I read this with tears in my eyes. Thanks for sharing this Leora! I lost my mom almost 4 years ago, and Christmases haven't been the same. I lost some faith in the process as well. I'm working my way back, but your story touched me deeply. Thank you.

nicole said...

Leora,
we haven't talked in years..well since my chatterbox days but you and your family have been on my mind a lot since I heard about your family's loss. I know your dad was a very faithful man to God and to you and your family. I stumbled upon your blog just the other day and I'm so glad I did. I loved getting to know you at CKU years ago and love your story.

i am so happy for your miracles this past Christmas...God works in many ways doesn't He.
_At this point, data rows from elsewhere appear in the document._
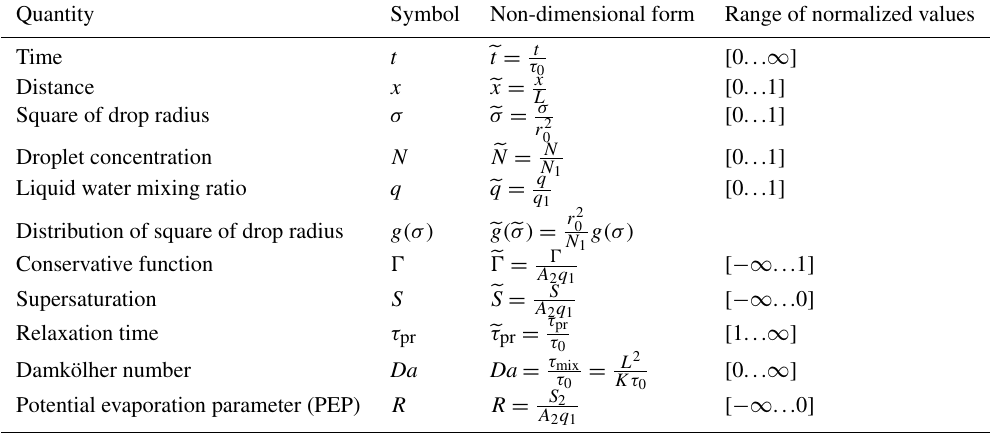
Table 1. Main parameters of the problem and their non-dimensional forms ∗ . Quantity Symbol Non-dimensional form Range of normalized values Time t Distance x Square of drop radius σ Droplet concentration Liquid water mixing ratio Distribution of square of drop radius Conservative function Supersaturation Relaxation time Damkölher number Potential evaporation parameter (PEP)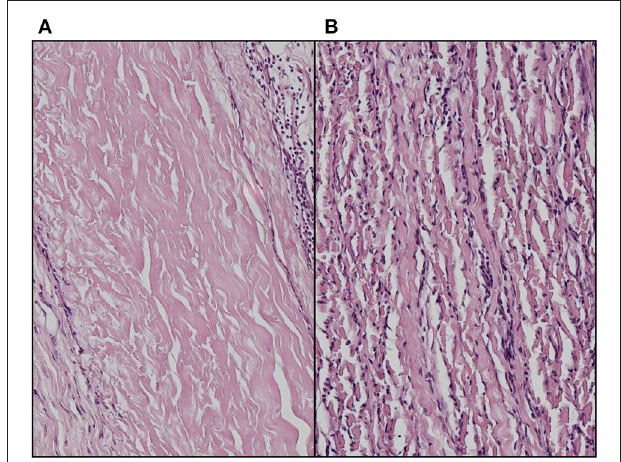
FIGURE 2 | Absence of inflammatory infiltrate in (A) electrophoretically enhanced anionic detergent decellularization of bovine pericardium following 6-week subdermal implantation in the rat compared to (B) non-ionic decellularization with exhaustive washing (Haematoxylin & Eosin stain).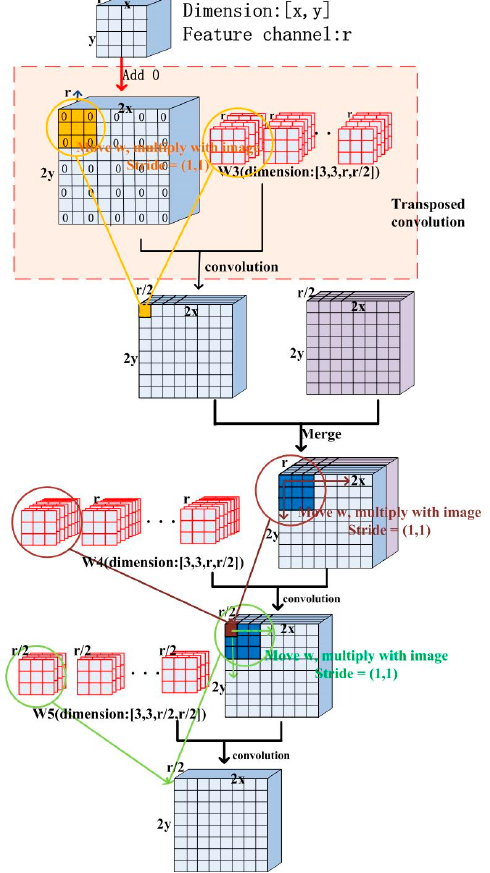
Figure 2. Process of up-sampling.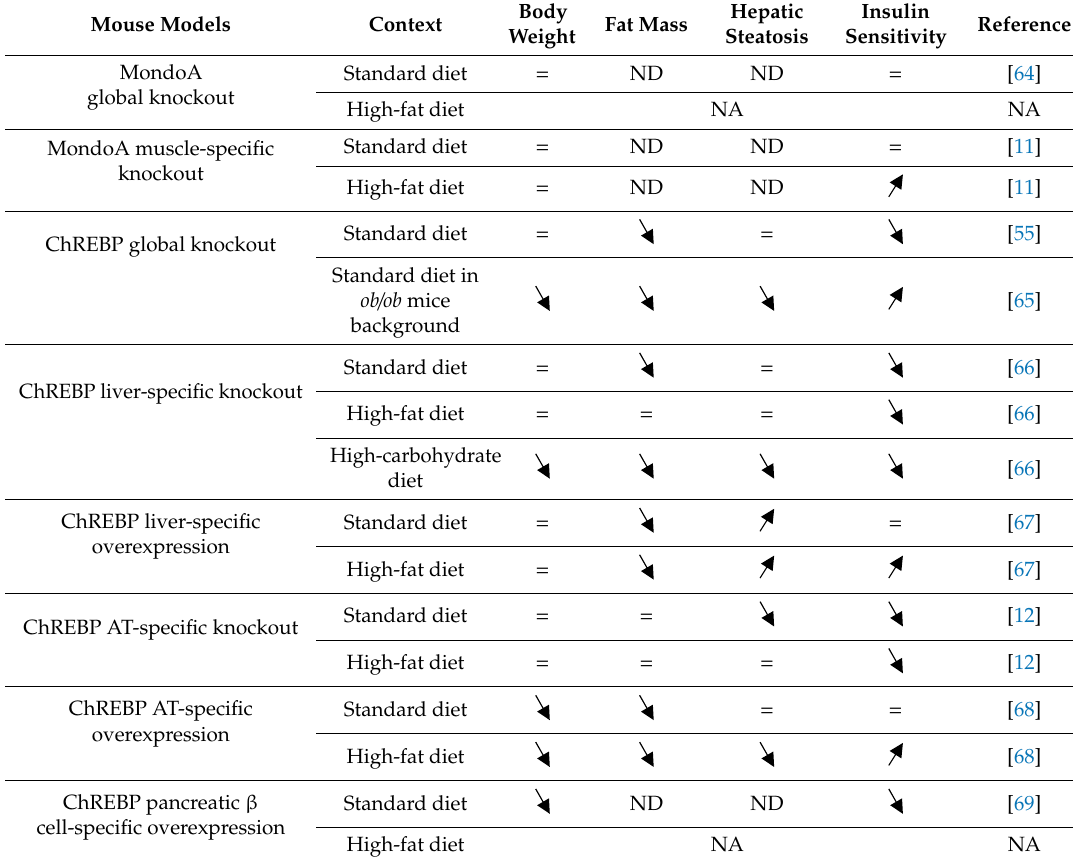
Table 2 . Summary of the reported tissue- and context-dependent roles of MondoA/ChREBP in mice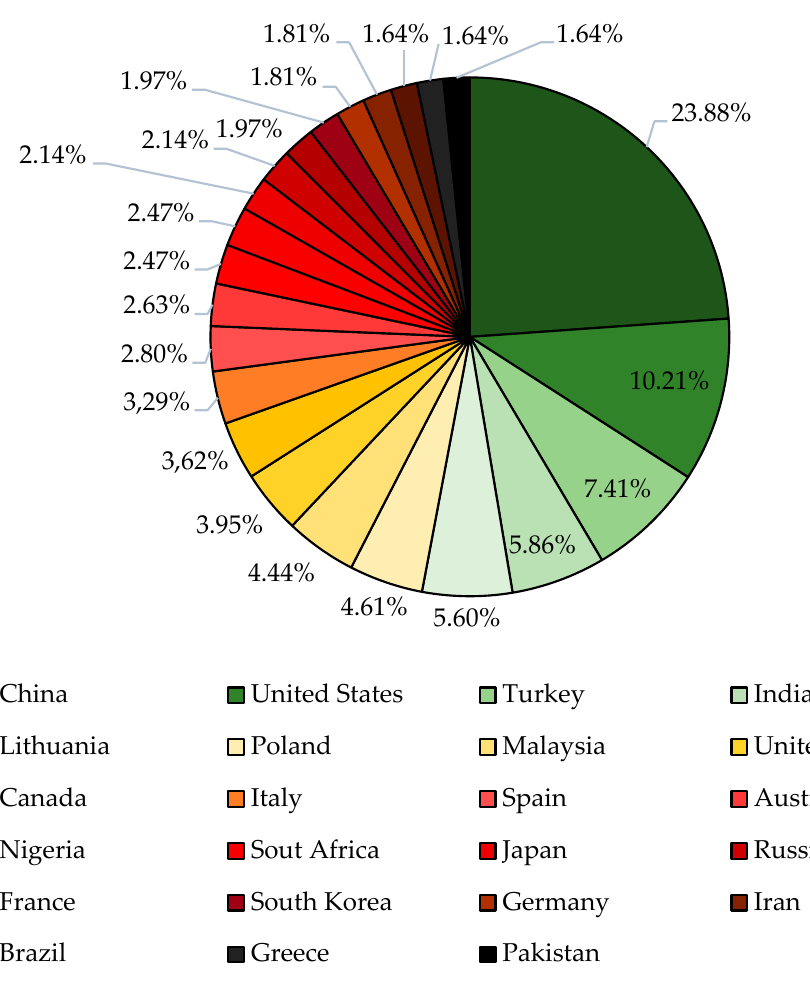
Figure 2. Share of articles per country (%). Source: own study based on: [33].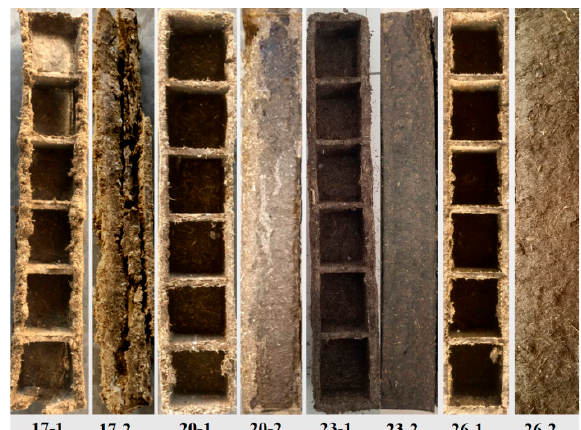
Figure 6. Regular compressed seedling trays. Note : The 17, 20, 23 and 26 represent regularly compressed seedling trays with a moisture content of 17%, 20%, 23%, and 26%, respectively. The “-1” after the numbers represent the top view under this water content, while “-2” represents the side view under this water content.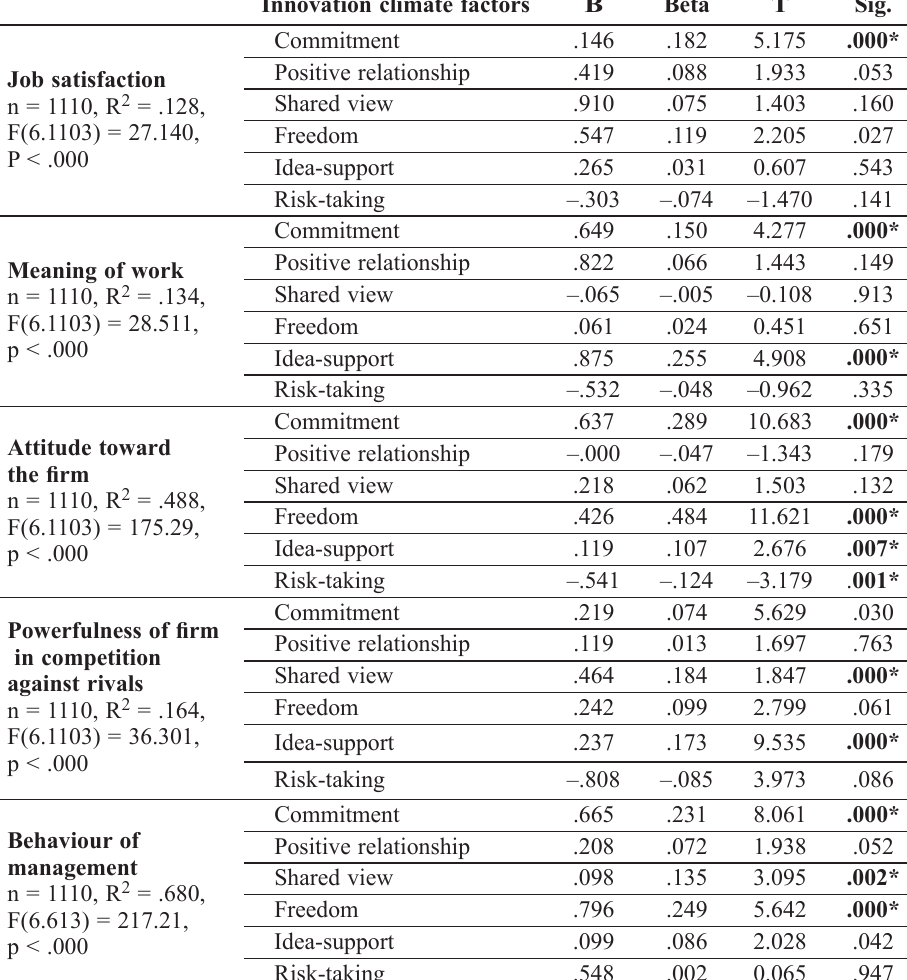
Table 4. Connections between the innovation climate and individual and organisational level factors in Czech Republic (according to standardised regression coefficient Beta) Innovation climate factors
Looking forward to hearing about your journey.

Loves
Nicole Stern

amanda said...

Leora - what a beautiful story - thanks for sharing something so touching! I believe that God watches over us, and knows each one of us individually, and he is aware of you and your family.
May you continue to see his hand in your life.
*hugs*

Joyce said...

I was so touched by your story and my own faith was strengthened by it. Thank you for sharing it. The Lord truly does send little miracles to remind us He is there.

Cassie said...

Thanks so much for sharing. I read Christie's post also and you both made me cry. God bless u

Gingersnaps said...

Thankyou for sharing your special experience, I can tell through your beautiful story that you have been touched, you are so eloquent with your writing! So glad to hear that blessing are coming in to you and your family :)

Krista said...

Thanks so much for sharing this story! I've wondered how you are this holiday season with the passing of your dad. I'm glad he was able to give you one amazing gift of faith as a final gift. Beautiful story. Glad to read and catch up that you are doing well. Go 12 week challenge! Good for you Leora!! You are braver than I to take the before pic!

Unknown said...

SWEET COUSIN IT IS 2015 Dec 26 AND MY HEART ISSO FULL AFTER READING YOUR MIRACLE. MY SON DIED JUST DAYS AFTER YOUR DAD. I NEEDED A MIRACLE OF FAITH AND YOU JUST GAVE IT TO ME FIVE YRS LATER. I LOVE YOU. DEBBIE CAMPBELL JOHNSON.